Practical exercises#

English#

That’s it for this module, well done for beginning your data analysis journey! When you’re ready, please now try the practical exercises below.

  1. Go to https://colab.research.google.com and create a new notebook.

  2. Add a code cell, type some Python code, and run (execute) the cell.

  3. Add a text cell and type some text, using markdown to format the text, e.g., bold, italic, hyperlinks, etc.

  4. Practice adding, deleting and moving cells within the notebook.

  5. Import a package (e.g., numpy) and call a function from that package (e.g., numpy.random.randint()). Hint: use ? to display the function parameters if you can’t remember them.

  6. Add a code cell which creates a pandas DataFrame. Hint: you can search the web for pandas code examples, and copy-paste the code into your notebook.

  7. Add a code cell which creates a matplotlib plot. Hint: try the matplotlib examples gallery for some code examples to try.

  8. Add a code cell which creates a plotly plot. Hint: try the plotly express docs for some code examples to try.

  9. Add a code cell which creates a bokeh plot. Hint: try the bokeh gallery for some code examples to try.

Français#

C’est tout pour ce module, félicitations pour le début de votre voyage dans le monde de l’analyse des données! Quand vous êtes prêts, essayez les exercices appliqués ci-dessous.

  1. Se rendre sur https://colab.research.google.com et créer un nouveau notebook.

  2. Créer une nouvelle cellule de code, entrer du code Python et exécuter la cellule.

  3. Ajouter une cellule de texte et entrer du texte, utiliser le markdown pour modifier son format, par exemple en mettant en gras ou en italique certains mots ou en ajoutant un hyperlien.

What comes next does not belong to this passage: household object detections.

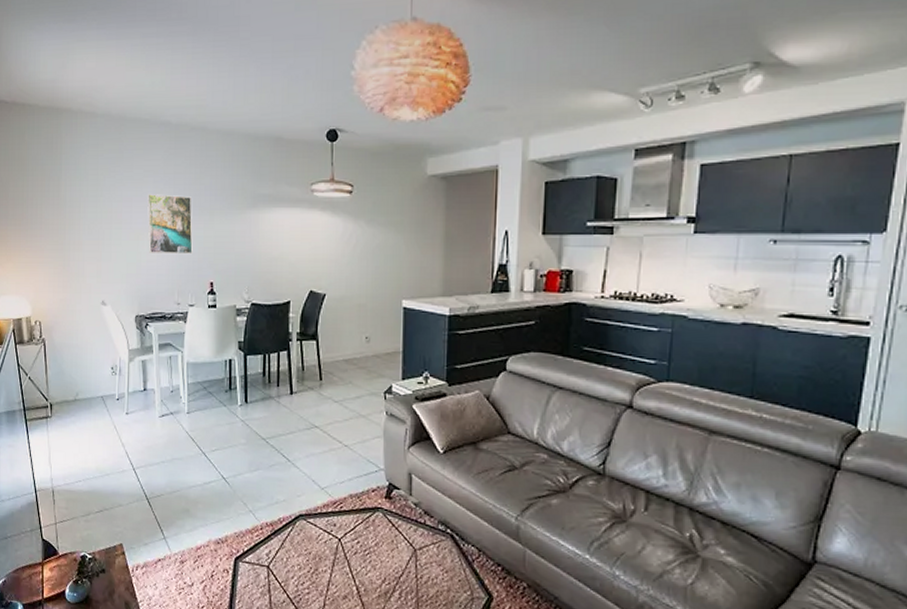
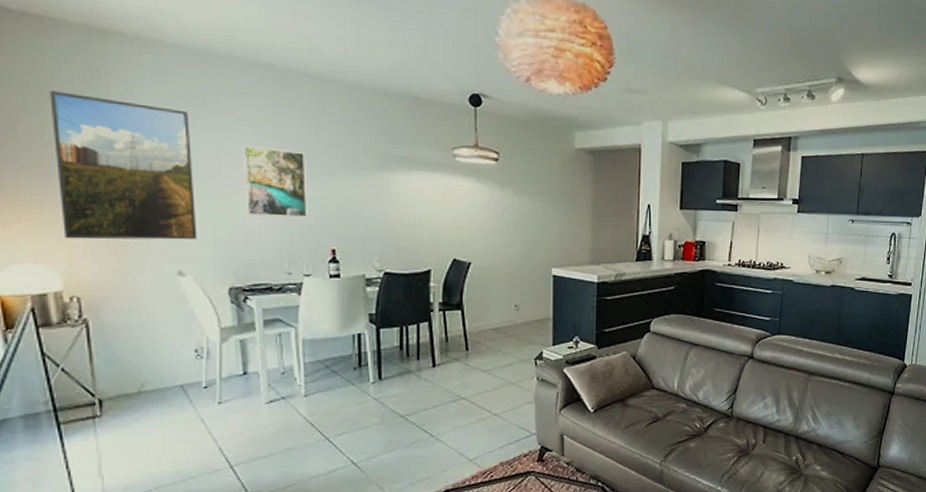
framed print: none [27,161,115,276] -> present [50,91,197,240]

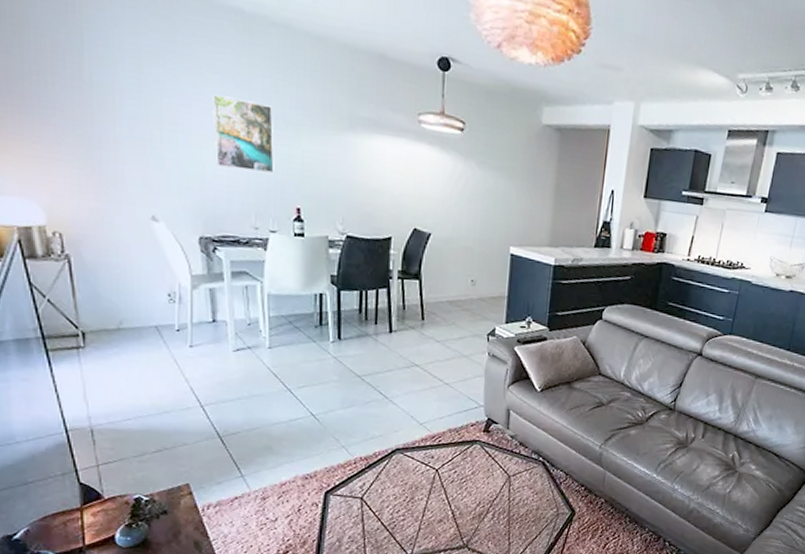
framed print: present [50,91,197,240] -> none [26,21,169,186]

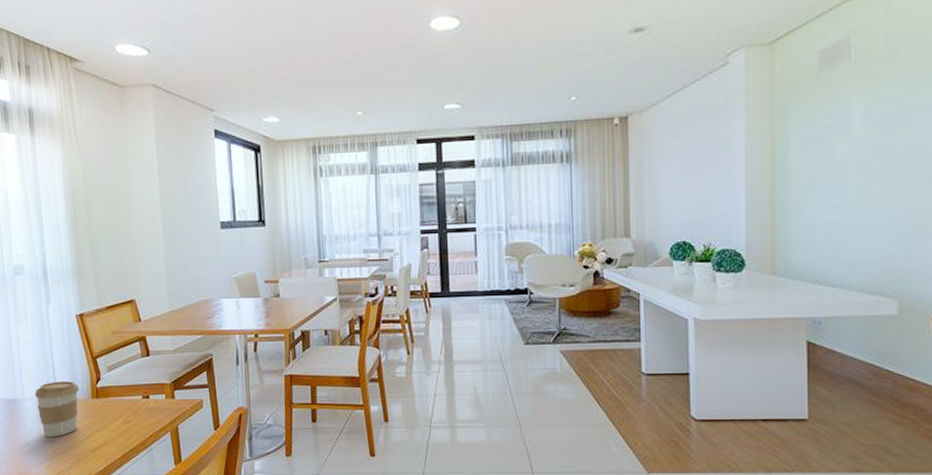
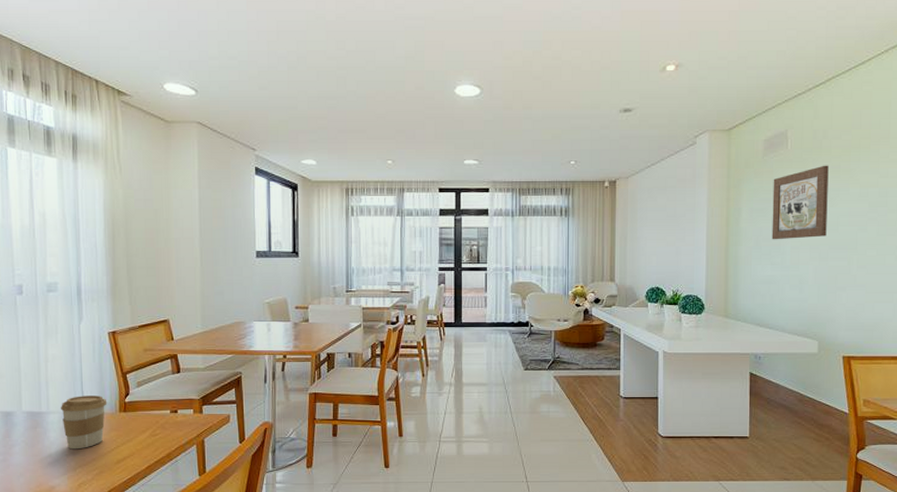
wall art: none [832,77,908,177] -> present [771,165,829,240]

  4. S’entrainer à ajouter, supprimer et déplacer les cellules.

  5. Importer un paquet (par exemple, numpy) et utiliser une fonction de ce paquet (par exemple, numpy.random.randint()). Indice: utiliser ? pour afficher les paramètres si vous les avez oubliés.

  6. Ajouter une cellule de code qui crée un DataFrame pandas. Indice: vous pouvez chercher un exemple de code pour pandas sur internet et copier-coller le code dans votre notebook.

  7. Ajouter une cellule de code qui crée un graphe matplotlib. Indice: essayer la gallerie d’exemples matplotlib pour des exemples de code.

  8. Ajouter une cellule de code qui crée un graphe plotly. Indice essayer les docs plotly express pour des exemples de code.

  9. Ajouter une cellule de code qui crée un graphe bokeh. Indice: essayer la gallerie bokeh pour des exemples de code.